Michael Kuhnt, Physiotherapeut in Zellingen, erlebt wie andere Therapeuten einen deutlichen Umsatzrückgang. 
Foto: Lea Seufert | Michael Kuhnt, Physiotherapeut in Zellingen, erlebt wie andere Therapeuten einen deutlichen Umsatzrückgang. 
Karl-Heinz Haase
Karlheinz Haase
 |  aktualisiert: 18.04.2020 02:10 Uhr

Praxen für Physiotherapie, Ergotherapie, Logopädie und Fußpflege bringt die Coronakrise an den Rand des wirtschaftliche Ruins. Denn viele Patienten erscheinen derzeit nicht zu den vereinbarten Terminen – teils aus Angst vor einer Infektion, teils auch, weil sie glauben, es gebe derzeit keine Behandlung. Darauf weist Michael Kuhnt hin. Er betreibt in Zellingen eine Praxis für Physiotherapie, Sportrehabilitation und Somatic Education.

Schon bisher mussten Patienten oft lange warten, ehe sie einen Termin in den genannten Praxen bekamen. Sollten viele davon schließen müssen, so würde das nach der Coronazeit dauerhaft massive Versorgungsprobleme verursachen, warnt  Kuhnt, der auch Sprecher der Sektion Blinde und Sehbehinderte im Verband Physikalische Therapie (SBS im VPT) ist. Er klagt: "Zum Wohle der Volksgesundheit setzen wir Therapeuten uns durch die Arbeit in den Praxen dem Infektionsrisiko aus. Als Belohnung dafür brechen die Umsätze ein und eine Entschädigung ist nicht in Sicht." 

Die genannten Praxen leiden seit Jahren unter extrem geringen Vergütungssätzen. Bei den derzeitigen Umsatzrückgängen sind die finanziellen Rücklagen schnell aufgebraucht, wenn es sie überhaupt gibt. Kuhnt: "In meiner Praxis verzeichne ich derzeit einen Rückgang von rund 40 bis 50 Prozent. Von Kolleginnen und Kollegen hörte ich aber auch, die Praxen seien so gut wie leer."
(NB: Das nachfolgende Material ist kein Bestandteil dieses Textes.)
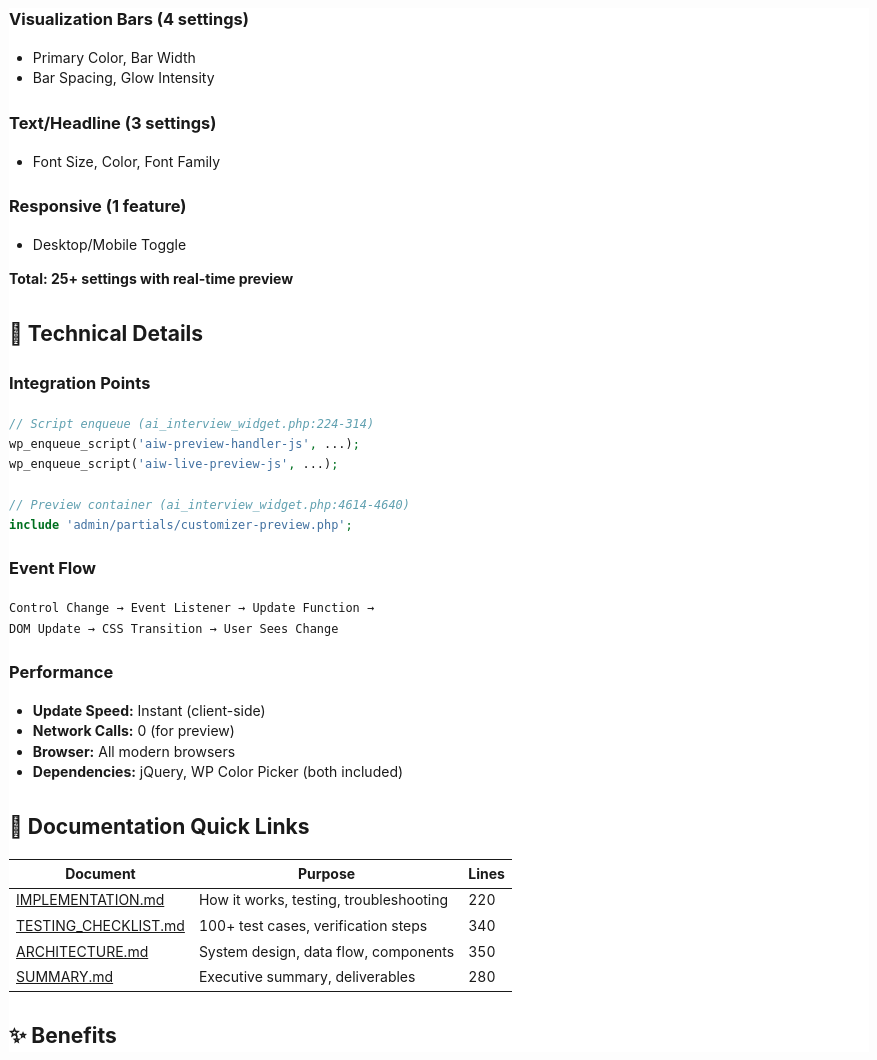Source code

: ### Visualization Bars (4 settings)
- Primary Color, Bar Width
- Bar Spacing, Glow Intensity

### Text/Headline (3 settings)
- Font Size, Color, Font Family

### Responsive (1 feature)
- Desktop/Mobile Toggle

**Total: 25+ settings with real-time preview**

## 🔧 Technical Details

### Integration Points
```php
// Script enqueue (ai_interview_widget.php:224-314)
wp_enqueue_script('aiw-preview-handler-js', ...);
wp_enqueue_script('aiw-live-preview-js', ...);

// Preview container (ai_interview_widget.php:4614-4640)
include 'admin/partials/customizer-preview.php';
```

### Event Flow
```
Control Change → Event Listener → Update Function → 
DOM Update → CSS Transition → User Sees Change
```

### Performance
- **Update Speed:** Instant (client-side)
- **Network Calls:** 0 (for preview)
- **Browser:** All modern browsers
- **Dependencies:** jQuery, WP Color Picker (both included)

## 📖 Documentation Quick Links

| Document | Purpose | Lines |
|----------|---------|-------|
| [IMPLEMENTATION.md](LIVE_PREVIEW_IMPLEMENTATION.md) | How it works, testing, troubleshooting | 220 |
| [TESTING_CHECKLIST.md](LIVE_PREVIEW_TESTING_CHECKLIST.md) | 100+ test cases, verification steps | 340 |
| [ARCHITECTURE.md](LIVE_PREVIEW_ARCHITECTURE.md) | System design, data flow, components | 350 |
| [SUMMARY.md](LIVE_PREVIEW_SUMMARY.md) | Executive summary, deliverables | 280 |

## ✨ Benefits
Risikopatienten sollen sich nicht behandeln lassen 

Manche Patienten bleiben aus Angst vor einer Infektion zu Hause. Manche rufen auch an und erkundigen sich, ob die Therapeuten mit Mundschutz arbeiten. Das tun sie natürlich. Kuhnt verzichtet überdies derzeit bewusst auf Hausbesuche, denn Menschen, die nicht in die Praxis kommen können, sind in der Regel Risikopatienten. Allen Risikopatienten werde am Telefon generell geraten zu Hause zu bleiben.

Sollen eigentlich auch die Patienten Mundschutz tragen? "Da bin ich gespalten", sagt Kuhnt. Er wolle das von niemandem fordern. Schätzungsweise zehn Prozent tun es inzwischen von sich aus. "Ich lege aber viel Wert auf Händewaschen, beim Kommen und beim Verlassen der Praxis."

Viele glauben, die Praxen seien geschlossen  

Viele Patienten glauben aber auch, dass die Praxen aufgrund der Kontaktverbote geschlossen sind, weiß Kuhnt. Dazu mag eine Ansprache der Kanzlerin beigetragen haben. Sie habe die Schließung unter anderem der "Massagepraxen“ verkündet. Damit aber habe sie Massageeinrichtungen gemeint, die keine medizinisch notwendigen Massagen anbieten.

Besonders ärgerlich ist es für die Praxen, dass zahlreiche Patienten zu den vereinbarten Terminen ohne Absage nicht mehr erschienen sind. Vielen sei dabei die Unterscheidung zwischen Massagepraxen und Physiotherapiepraxen nicht bekannt.

Der Zellinger Therapeut betont, dass „medizinisch notwendige Behandlungen“ systemrelevant sind. Das sind alle ärztlich verordneten Behandlungen, in der Physiotherapie beispielsweise Krankengymnastik oder manuelle Therapie.

Handlungsschema für Physiotherapeuten
Auf der Homepage von "Physio Deutschland" findet sich ein Handlungsschema für das Patientenmanagement in der Coronazeit. Bei Patienten mit Erkältungssysmptomen sind die Termine zu verschieben. Bei solchen ohne Symptome ist zu klären, ob sie Kontakt mit Infizierten hatten, in den vergangenen 14 Tagen in einem Risikogebiet waren oder in Einrichtung mit hohen Fallzahlen wohnen. Danach richtet sich, ob sie behandelt werden. Bei Risikopatienten ist zu bewerten, wie dringend der Behandlungsbedarf ist. Nur bei hohem Bedarf wird im nächsten Schritt gefragt, ob die Person mit der Behandlung einverstanden ist. Wenn ja, sind erhöhte Hygienestandards einzuhalten.